— Милиция Владимировна, у нас пожар.
Она:
— Хватит выдумывать! — Смотрю: уже и занавески занялись! Снова стучу.
— Вовка, вот сейчас в милицию позвоню!
— Звоните, звоните... А то сгорим!
Только учуяв запах дыма, она открыла дверь, схватила меня в охапку, бросилась на улицу и из автомата вызвала пожарных. Все потом удивлялись рассудительности пятилетнего мальчишки, а я, видимо, просто не понимал опасности.
Всегда хотел походить на спокойного отца, однако значительно больше черт характера унаследовал от мамы. Ей я обязан «пороховым» темпераментом, сентиментальностью и тем, что многое принимаю слишком близко к сердцу. Зато от папы взял актерское: неожиданный жест, какие-то мимические движения, поворот головы, интонацию... И мгновенное осознание на сцене, что это от него. Может, он просто видит меня и помогает? Не знаю...
Отец был очень хорошим актером. Объективно. Я знаю, что говорю, потому что помню его на сцене и читал много рецензий. Во всех театрах, где служил заслуженный артист РСФСР Сергей Юматов, он играл только главные роли. Ушел из жизни в восьмидесятом.
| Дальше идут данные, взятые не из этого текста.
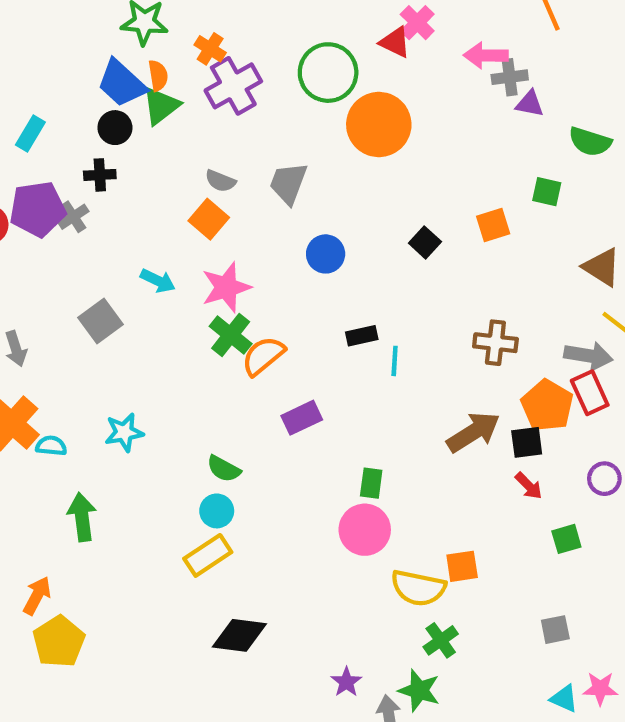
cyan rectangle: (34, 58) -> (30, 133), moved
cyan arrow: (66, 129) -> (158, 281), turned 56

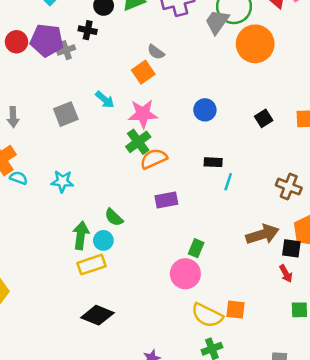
gray trapezoid: (288, 183) -> (217, 22), moved
green arrow: (82, 517) -> (81, 235), moved

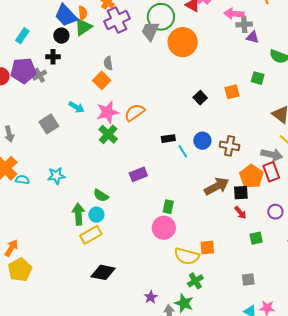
gray semicircle: (156, 52) -> (108, 63), turned 56
blue circle: (205, 110) -> (202, 141), moved
orange semicircle: (154, 159) -> (135, 113), moved
cyan line: (228, 182) -> (183, 151), turned -40

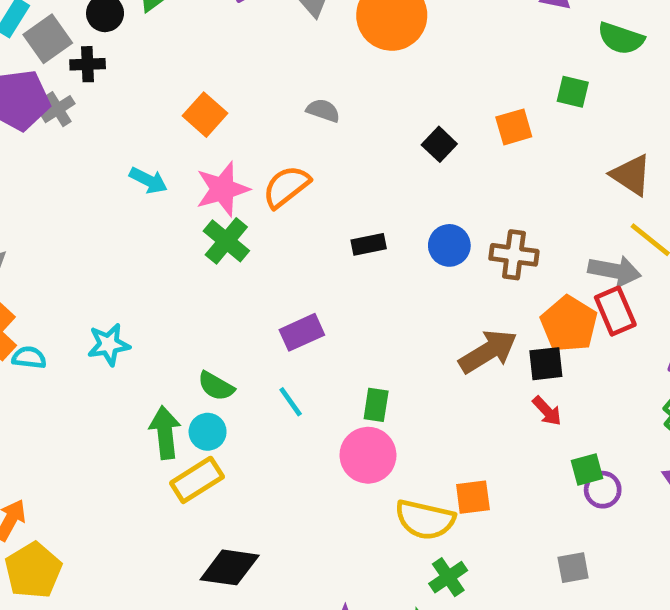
gray semicircle: (108, 63) -> (323, 110), moved, turned 120
gray square: (49, 124) -> (48, 39), moved
cyan line: (183, 151) -> (291, 402), moved
purple circle: (275, 212) -> (603, 490), moved

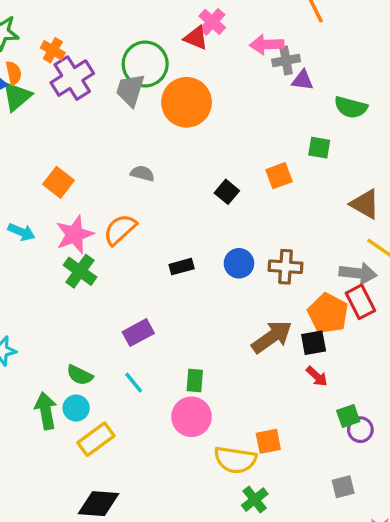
yellow rectangle: (197, 480) -> (96, 439), moved

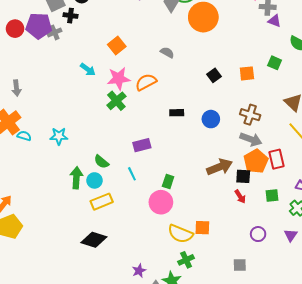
brown cross: (285, 267) -> (250, 115), moved
gray arrow: (358, 273) -> (251, 139), moved
green square: (348, 416) -> (272, 196), moved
Последним его театром стал Владимирский драматический, где благодарно и бережно чтут его память до сих пор!
Когда мне было девять, отец ушел от нас. Его второй женой стала не актриса, а врач. Думаю, он вполне осознанно выбрал женщину нетворческой профессии. Папа остался в Оренбурге, а мы с мамой вернулись в Москву к моей лучшей в мире бабушке Любови Александровне Шавриной — школьной учительнице ботаники и биологии. Но безотцовщиной я никогда себя не чувствовал. Отец меня нежно любил и когда бывал в Москве, обязательно со мной виделся. Храню его письма. А еще он баловал подарками: первые часы в жизни — позолоченный «Полет», фотоаппарат «Смена», коньки, транзистор «Сокол», велосипед «Спутник» — от него...
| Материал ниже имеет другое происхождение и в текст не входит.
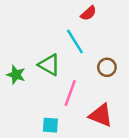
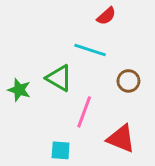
cyan line: (75, 41) -> (90, 50), turned -40

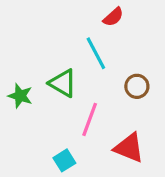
cyan line: (90, 50) -> (96, 53), turned 44
cyan square: (61, 150) -> (64, 160), turned -36

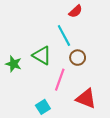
brown circle: (137, 86) -> (78, 58), moved

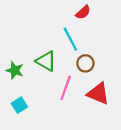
red triangle: (86, 99) -> (98, 94), moved
cyan square: (43, 107) -> (19, 105), moved

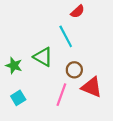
brown circle: (85, 63) -> (74, 70), moved
pink line: (66, 88) -> (61, 95), moved

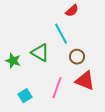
brown circle: (74, 70) -> (77, 57), moved
cyan square: (18, 98) -> (25, 96), moved

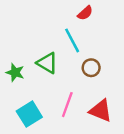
red triangle: (85, 81) -> (101, 111), moved
cyan square: (25, 96) -> (29, 114), size x1.5

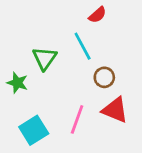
green triangle: (47, 63) -> (45, 58), moved, turned 35
red triangle: (101, 111) -> (115, 110), moved

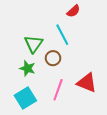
brown circle: (104, 77) -> (53, 58), moved
green star: (17, 83) -> (27, 68), moved

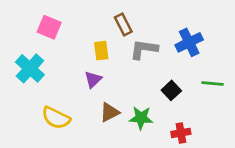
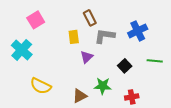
pink square: (49, 27) -> (36, 20), turned 36
purple triangle: (93, 79) -> (87, 57), moved
brown triangle: (110, 112) -> (80, 96), moved

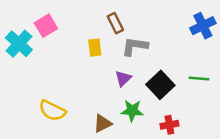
blue cross: (138, 31) -> (203, 26), moved
cyan cross: (22, 50) -> (19, 44), moved
purple triangle: (87, 57) -> (123, 78), moved
black square: (125, 66) -> (160, 85), size x1.5

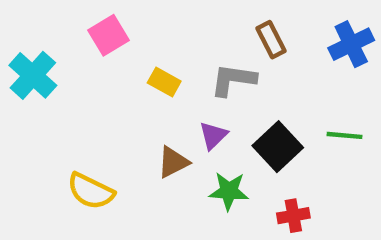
brown rectangle: (115, 23) -> (271, 40), moved
pink square: (46, 26) -> (109, 35), moved
yellow rectangle: (95, 48) -> (164, 82), turned -54
brown triangle: (103, 123) -> (173, 162), moved

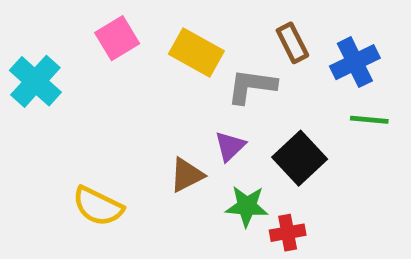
blue cross: (351, 44) -> (355, 62), moved
yellow rectangle: (164, 82) -> (196, 52), moved, size x1.5
green line: (345, 135) -> (369, 120), moved
red cross: (293, 216) -> (288, 233), moved

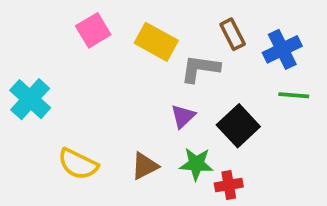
cyan cross: (35, 81) -> (30, 99), moved
brown triangle: (187, 175) -> (145, 166), moved

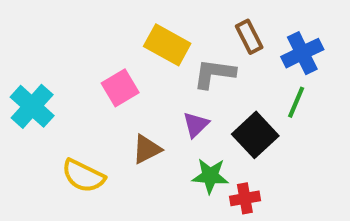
pink square: (93, 30) -> (120, 88), moved
green line: (294, 95) -> (296, 102), moved, turned -72
brown triangle: (145, 166) -> (147, 149), moved

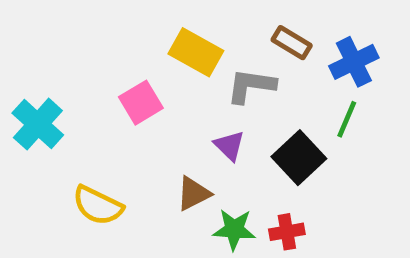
brown rectangle: (249, 37) -> (292, 43), turned -32
purple triangle: (196, 125) -> (229, 146), turned -32
brown triangle: (147, 149) -> (193, 194), moved
green star: (210, 176) -> (234, 229), moved

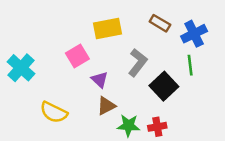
yellow rectangle: (196, 52) -> (108, 28), turned -40
gray L-shape: (251, 86) -> (138, 63), moved, turned 120
green line: (347, 119) -> (190, 65), turned -30
purple triangle: (229, 146) -> (100, 80), moved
В конце шестидесятых появился отчим — Роман Георгиевич. Одно сочетание рычащих звуков в имени раздражало. Сухой и практичный, он работал чиновником в комитете стандартизации. Мама его побаивалась, трепетала при одном появлении и в конечном итоге с ним рассталась. После развода Роман Георгиевич выставил бывшей супруге счет в триста рублей — огромная по тем временам сумма! Дело в том, что когда мама брала деньги на хозяйство, отчим педантично записывал каждую копейку, и видимо, в его бухгалтерии что-то не сошлось. С трудом собрали требуемое, и я сам отвез долг.
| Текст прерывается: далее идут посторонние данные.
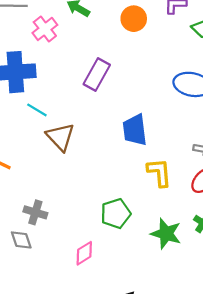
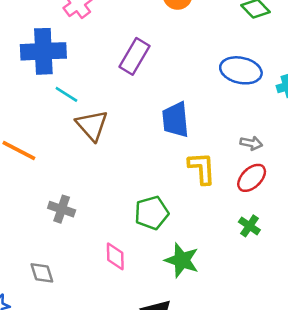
green star: (166, 234) -> (182, 260), moved
gray diamond: (21, 240) -> (42, 273), moved
pink diamond: (84, 253) -> (115, 256), turned -60

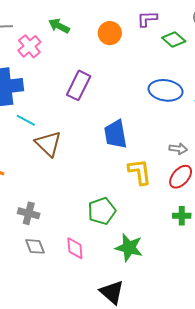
green cross: (249, 226) -> (182, 216), turned -30
gray diamond: (42, 273) -> (35, 246), moved

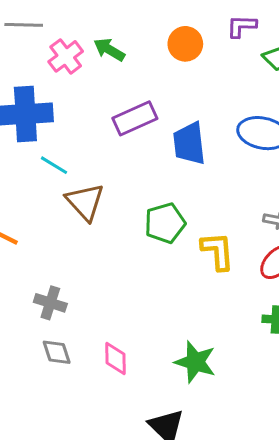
green arrow: (59, 26) -> (109, 50), moved
purple rectangle: (79, 85) -> (135, 118), turned 36
blue trapezoid: (116, 134) -> (189, 143), moved
green pentagon: (102, 211) -> (165, 223), moved

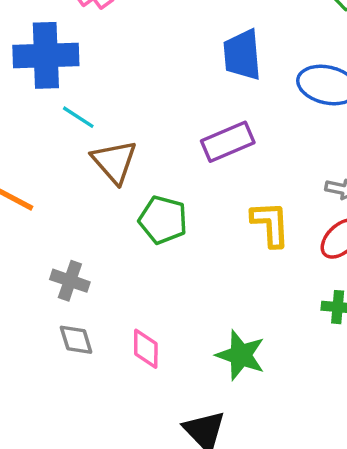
purple rectangle: (135, 118) -> (228, 142), moved
blue trapezoid: (189, 143) -> (242, 55), moved
green pentagon: (165, 223) -> (163, 220), moved, turned 30

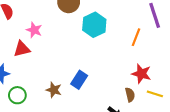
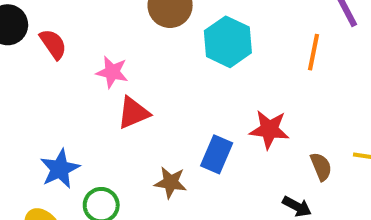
red triangle: (22, 49) -> (133, 113), moved
red star: (141, 74) -> (269, 129), moved

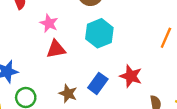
cyan hexagon: (228, 42) -> (99, 33), moved

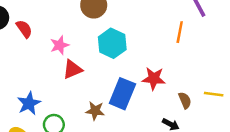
pink star: (49, 23) -> (60, 45), turned -30
blue rectangle: (98, 83) -> (122, 94), size x1.4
Все это было позже, а когда мне исполнилось двенадцать, «моим девочкам» — маме с бабушкой — стало трудно справляться с Вовочкой. К тому времени я уже был с позором изгнан за поведение из одной школы и по-философски засомневался в необходимости посещать другую. На этом перепутье меня и застал вопрос мамы: «Вова, а ты не хочешь стать суворовцем?» Боже мой, да я даже мечтать об этом не смел!